** Work to complete **
One range is to be output from the listing below, exactly as written: the line with "microscopy captured an" to the line with "human adenocarcinoma (renal)", both kept.

Top of Entries shown

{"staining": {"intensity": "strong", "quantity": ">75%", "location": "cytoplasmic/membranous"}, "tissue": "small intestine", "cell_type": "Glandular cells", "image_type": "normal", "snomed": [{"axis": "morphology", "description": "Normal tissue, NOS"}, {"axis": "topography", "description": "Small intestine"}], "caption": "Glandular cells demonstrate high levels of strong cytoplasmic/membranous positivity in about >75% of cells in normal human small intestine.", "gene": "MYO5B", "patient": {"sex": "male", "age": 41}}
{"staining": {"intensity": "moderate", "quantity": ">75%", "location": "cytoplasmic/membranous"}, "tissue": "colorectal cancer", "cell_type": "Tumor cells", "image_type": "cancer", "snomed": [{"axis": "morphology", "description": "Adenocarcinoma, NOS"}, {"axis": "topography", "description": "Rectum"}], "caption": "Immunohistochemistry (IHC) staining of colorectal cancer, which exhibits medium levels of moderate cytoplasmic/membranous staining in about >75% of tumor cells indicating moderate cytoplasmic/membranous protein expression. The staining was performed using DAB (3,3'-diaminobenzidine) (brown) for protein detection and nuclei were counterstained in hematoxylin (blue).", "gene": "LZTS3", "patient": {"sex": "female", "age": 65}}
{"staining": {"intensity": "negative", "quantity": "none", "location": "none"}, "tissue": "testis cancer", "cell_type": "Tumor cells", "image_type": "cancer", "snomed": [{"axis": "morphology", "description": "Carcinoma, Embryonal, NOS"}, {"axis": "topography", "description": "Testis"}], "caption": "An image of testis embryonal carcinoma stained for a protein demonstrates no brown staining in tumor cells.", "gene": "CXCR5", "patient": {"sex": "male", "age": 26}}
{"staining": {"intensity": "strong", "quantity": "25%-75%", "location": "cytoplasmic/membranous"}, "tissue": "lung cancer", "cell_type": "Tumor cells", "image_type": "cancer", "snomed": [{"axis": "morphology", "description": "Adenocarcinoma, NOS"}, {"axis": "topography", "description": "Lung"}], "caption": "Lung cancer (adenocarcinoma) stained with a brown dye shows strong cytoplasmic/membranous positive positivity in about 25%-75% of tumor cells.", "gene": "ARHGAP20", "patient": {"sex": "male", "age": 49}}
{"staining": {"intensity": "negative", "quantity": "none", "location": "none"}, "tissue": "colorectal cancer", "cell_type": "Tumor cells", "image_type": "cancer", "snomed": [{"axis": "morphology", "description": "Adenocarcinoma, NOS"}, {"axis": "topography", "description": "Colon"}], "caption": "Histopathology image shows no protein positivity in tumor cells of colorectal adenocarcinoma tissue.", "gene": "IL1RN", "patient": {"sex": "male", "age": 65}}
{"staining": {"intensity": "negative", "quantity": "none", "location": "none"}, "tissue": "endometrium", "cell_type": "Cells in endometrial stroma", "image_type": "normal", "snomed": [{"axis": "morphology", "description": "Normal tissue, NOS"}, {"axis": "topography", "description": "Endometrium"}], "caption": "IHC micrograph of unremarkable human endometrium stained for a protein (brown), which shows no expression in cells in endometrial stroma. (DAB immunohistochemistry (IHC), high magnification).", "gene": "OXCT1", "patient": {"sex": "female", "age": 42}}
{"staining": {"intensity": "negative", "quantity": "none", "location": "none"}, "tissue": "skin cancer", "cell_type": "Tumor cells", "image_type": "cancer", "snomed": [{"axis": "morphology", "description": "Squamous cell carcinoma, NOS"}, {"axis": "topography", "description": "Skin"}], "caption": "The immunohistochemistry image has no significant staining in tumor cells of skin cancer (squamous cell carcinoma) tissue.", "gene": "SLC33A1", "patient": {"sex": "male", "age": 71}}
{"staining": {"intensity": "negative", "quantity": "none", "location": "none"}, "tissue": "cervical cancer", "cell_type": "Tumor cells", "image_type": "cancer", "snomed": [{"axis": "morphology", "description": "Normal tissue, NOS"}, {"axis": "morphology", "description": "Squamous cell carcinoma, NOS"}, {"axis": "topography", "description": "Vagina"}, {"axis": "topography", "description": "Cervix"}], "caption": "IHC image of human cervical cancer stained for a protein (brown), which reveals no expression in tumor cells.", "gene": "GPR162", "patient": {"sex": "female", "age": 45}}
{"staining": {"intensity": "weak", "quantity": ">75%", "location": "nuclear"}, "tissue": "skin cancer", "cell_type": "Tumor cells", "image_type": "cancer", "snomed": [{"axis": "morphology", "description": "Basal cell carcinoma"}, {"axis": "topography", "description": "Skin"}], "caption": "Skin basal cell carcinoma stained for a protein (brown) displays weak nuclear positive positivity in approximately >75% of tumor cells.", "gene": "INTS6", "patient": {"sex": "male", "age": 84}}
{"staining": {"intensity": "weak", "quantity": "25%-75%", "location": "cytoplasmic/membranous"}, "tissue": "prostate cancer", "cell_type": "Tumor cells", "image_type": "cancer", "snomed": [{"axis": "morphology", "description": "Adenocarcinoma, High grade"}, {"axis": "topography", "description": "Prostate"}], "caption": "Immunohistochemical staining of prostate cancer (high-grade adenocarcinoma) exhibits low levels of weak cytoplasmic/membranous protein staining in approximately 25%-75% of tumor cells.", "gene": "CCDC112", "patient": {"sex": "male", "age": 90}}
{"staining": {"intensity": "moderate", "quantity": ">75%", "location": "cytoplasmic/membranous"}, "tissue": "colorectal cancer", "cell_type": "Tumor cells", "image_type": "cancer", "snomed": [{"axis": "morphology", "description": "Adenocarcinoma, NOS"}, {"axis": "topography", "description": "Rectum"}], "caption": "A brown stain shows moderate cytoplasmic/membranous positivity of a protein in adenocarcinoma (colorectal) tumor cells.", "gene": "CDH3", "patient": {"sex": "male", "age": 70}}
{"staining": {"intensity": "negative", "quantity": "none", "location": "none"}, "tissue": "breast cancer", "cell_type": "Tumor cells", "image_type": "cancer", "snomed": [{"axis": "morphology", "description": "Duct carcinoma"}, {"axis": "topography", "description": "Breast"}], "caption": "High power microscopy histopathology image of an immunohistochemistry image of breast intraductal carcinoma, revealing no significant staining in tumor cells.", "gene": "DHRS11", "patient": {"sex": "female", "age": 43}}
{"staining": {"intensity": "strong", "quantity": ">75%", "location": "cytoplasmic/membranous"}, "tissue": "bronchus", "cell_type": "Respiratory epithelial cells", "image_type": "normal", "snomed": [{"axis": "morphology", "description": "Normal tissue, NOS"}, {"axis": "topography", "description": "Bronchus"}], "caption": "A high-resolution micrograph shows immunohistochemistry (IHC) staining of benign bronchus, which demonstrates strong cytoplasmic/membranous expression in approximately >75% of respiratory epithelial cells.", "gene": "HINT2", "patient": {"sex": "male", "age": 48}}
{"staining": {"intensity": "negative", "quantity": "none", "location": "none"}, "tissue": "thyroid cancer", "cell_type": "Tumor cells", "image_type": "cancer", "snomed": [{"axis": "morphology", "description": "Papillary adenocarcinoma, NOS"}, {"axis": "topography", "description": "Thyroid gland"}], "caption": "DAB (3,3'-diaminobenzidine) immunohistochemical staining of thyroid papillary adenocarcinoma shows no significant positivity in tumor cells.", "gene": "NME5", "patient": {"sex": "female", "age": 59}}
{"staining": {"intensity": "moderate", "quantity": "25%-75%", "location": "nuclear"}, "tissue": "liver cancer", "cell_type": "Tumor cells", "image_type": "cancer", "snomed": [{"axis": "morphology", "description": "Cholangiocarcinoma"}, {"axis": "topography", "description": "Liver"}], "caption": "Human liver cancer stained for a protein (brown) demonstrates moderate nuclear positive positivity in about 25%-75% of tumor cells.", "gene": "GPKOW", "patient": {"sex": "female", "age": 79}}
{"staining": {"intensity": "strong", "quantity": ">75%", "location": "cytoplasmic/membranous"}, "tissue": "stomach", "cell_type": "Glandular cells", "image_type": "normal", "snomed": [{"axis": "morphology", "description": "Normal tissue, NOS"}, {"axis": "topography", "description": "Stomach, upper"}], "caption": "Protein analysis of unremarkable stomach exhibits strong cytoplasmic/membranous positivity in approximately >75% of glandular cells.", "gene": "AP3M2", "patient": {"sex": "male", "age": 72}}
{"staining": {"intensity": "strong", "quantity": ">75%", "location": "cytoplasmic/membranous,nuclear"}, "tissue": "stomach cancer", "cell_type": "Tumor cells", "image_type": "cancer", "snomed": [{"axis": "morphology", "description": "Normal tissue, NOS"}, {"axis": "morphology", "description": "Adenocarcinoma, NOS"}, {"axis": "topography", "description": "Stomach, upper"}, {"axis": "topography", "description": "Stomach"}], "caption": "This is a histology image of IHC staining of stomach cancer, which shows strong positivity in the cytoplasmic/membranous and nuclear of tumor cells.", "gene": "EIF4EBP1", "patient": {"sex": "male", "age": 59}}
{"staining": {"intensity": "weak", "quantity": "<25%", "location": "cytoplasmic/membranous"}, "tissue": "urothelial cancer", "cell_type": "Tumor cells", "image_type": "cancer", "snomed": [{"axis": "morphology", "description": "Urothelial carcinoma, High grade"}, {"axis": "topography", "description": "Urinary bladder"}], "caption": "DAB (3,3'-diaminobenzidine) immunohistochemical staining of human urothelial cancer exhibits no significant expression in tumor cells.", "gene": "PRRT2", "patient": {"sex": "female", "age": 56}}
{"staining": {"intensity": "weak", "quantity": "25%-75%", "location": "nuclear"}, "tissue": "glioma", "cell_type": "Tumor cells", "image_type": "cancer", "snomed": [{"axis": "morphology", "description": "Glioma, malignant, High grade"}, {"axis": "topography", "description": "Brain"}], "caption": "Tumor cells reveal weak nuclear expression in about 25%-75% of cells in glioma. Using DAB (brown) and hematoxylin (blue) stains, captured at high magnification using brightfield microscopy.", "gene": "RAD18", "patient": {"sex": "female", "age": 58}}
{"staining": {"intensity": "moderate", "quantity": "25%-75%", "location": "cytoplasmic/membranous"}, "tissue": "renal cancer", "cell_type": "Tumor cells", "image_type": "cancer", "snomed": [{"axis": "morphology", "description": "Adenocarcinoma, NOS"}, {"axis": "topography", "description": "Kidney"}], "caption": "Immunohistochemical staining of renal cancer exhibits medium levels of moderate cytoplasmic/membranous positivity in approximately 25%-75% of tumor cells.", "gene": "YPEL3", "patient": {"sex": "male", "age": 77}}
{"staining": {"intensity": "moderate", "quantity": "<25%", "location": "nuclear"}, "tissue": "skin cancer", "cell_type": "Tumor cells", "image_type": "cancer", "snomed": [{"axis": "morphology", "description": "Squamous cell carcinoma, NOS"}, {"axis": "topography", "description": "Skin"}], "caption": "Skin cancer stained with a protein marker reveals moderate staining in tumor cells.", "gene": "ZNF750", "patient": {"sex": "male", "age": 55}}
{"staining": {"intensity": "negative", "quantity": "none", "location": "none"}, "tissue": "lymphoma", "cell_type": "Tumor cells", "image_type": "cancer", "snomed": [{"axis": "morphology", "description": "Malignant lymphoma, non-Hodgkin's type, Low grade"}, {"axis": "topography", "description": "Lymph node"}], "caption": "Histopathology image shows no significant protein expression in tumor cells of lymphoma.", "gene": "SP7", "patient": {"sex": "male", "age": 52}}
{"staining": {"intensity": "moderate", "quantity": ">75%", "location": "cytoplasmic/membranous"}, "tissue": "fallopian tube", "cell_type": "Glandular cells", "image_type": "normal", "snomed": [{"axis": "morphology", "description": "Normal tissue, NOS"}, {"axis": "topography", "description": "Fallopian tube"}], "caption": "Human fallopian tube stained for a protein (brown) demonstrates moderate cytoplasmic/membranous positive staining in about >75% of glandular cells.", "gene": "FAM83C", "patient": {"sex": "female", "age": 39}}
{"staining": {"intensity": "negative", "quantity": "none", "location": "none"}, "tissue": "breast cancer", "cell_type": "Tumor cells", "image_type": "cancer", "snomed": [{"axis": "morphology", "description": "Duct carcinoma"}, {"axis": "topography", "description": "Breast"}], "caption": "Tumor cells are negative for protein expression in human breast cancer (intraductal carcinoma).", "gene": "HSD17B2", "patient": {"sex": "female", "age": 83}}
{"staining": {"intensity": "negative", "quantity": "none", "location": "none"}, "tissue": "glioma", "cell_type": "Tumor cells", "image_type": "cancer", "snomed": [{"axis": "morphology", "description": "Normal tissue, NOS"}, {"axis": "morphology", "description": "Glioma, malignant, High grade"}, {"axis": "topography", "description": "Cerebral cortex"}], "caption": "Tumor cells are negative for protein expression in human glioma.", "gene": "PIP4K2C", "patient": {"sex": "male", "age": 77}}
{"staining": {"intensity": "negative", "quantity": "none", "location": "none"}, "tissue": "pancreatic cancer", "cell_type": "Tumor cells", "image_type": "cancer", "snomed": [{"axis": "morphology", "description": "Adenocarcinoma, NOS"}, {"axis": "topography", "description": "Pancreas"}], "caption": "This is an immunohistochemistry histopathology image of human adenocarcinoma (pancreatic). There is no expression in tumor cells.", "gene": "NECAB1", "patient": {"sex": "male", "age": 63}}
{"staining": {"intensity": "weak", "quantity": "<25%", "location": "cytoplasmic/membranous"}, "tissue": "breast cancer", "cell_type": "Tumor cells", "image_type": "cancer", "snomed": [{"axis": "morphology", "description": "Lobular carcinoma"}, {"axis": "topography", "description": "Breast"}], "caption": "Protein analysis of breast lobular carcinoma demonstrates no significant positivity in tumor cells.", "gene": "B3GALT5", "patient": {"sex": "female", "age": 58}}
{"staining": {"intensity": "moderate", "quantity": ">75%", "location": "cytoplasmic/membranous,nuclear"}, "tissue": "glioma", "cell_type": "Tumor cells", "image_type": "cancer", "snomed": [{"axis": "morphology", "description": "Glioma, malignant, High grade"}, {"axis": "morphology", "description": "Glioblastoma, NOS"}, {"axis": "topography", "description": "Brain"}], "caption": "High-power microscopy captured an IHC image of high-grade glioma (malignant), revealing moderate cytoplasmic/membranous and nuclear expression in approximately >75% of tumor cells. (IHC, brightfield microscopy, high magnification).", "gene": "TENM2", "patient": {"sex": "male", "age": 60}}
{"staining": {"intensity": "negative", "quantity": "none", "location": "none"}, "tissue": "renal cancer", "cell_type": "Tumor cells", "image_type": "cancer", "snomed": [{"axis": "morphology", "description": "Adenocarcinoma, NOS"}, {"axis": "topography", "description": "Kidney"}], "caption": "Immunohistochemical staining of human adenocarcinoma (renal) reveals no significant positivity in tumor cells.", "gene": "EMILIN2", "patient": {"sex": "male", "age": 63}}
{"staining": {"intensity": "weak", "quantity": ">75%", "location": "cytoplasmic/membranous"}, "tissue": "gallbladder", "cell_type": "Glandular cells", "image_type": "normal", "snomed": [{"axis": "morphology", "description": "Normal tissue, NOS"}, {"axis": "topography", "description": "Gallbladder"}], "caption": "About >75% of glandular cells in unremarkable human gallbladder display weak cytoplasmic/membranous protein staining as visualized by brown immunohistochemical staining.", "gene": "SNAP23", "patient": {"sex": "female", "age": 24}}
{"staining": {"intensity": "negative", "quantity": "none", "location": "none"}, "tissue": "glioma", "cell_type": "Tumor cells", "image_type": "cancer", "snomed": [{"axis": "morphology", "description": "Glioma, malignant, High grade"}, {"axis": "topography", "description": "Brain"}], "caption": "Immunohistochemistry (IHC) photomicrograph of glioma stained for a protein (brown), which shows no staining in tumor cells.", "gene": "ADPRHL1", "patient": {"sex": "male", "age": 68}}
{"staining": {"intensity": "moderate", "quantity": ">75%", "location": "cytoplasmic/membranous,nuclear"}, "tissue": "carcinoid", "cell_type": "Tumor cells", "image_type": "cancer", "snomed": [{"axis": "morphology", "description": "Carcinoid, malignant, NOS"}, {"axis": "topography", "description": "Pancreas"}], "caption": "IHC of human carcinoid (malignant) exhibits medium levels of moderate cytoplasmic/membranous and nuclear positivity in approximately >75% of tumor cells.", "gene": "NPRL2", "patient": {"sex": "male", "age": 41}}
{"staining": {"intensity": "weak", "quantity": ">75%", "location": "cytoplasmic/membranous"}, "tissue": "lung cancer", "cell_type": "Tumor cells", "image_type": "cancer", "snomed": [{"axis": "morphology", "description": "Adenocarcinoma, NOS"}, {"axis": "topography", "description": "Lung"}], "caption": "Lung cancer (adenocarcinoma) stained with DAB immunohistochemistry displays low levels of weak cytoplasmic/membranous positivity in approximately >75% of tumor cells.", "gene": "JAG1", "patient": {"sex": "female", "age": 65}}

Bottom of Entries shown

** Completed task **
{"staining": {"intensity": "moderate", "quantity": ">75%", "location": "cytoplasmic/membranous,nuclear"}, "tissue": "glioma", "cell_type": "Tumor cells", "image_type": "cancer", "snomed": [{"axis": "morphology", "description": "Glioma, malignant, High grade"}, {"axis": "morphology", "description": "Glioblastoma, NOS"}, {"axis": "topography", "description": "Brain"}], "caption": "High-power microscopy captured an IHC image of high-grade glioma (malignant), revealing moderate cytoplasmic/membranous and nuclear expression in approximately >75% of tumor cells. (IHC, brightfield microscopy, high magnification).", "gene": "TENM2", "patient": {"sex": "male", "age": 60}}
{"staining": {"intensity": "negative", "quantity": "none", "location": "none"}, "tissue": "renal cancer", "cell_type": "Tumor cells", "image_type": "cancer", "snomed": [{"axis": "morphology", "description": "Adenocarcinoma, NOS"}, {"axis": "topography", "description": "Kidney"}], "caption": "Immunohistochemical staining of human adenocarcinoma (renal) reveals no significant positivity in tumor cells.", "gene": "EMILIN2", "patient": {"sex": "male", "age": 63}}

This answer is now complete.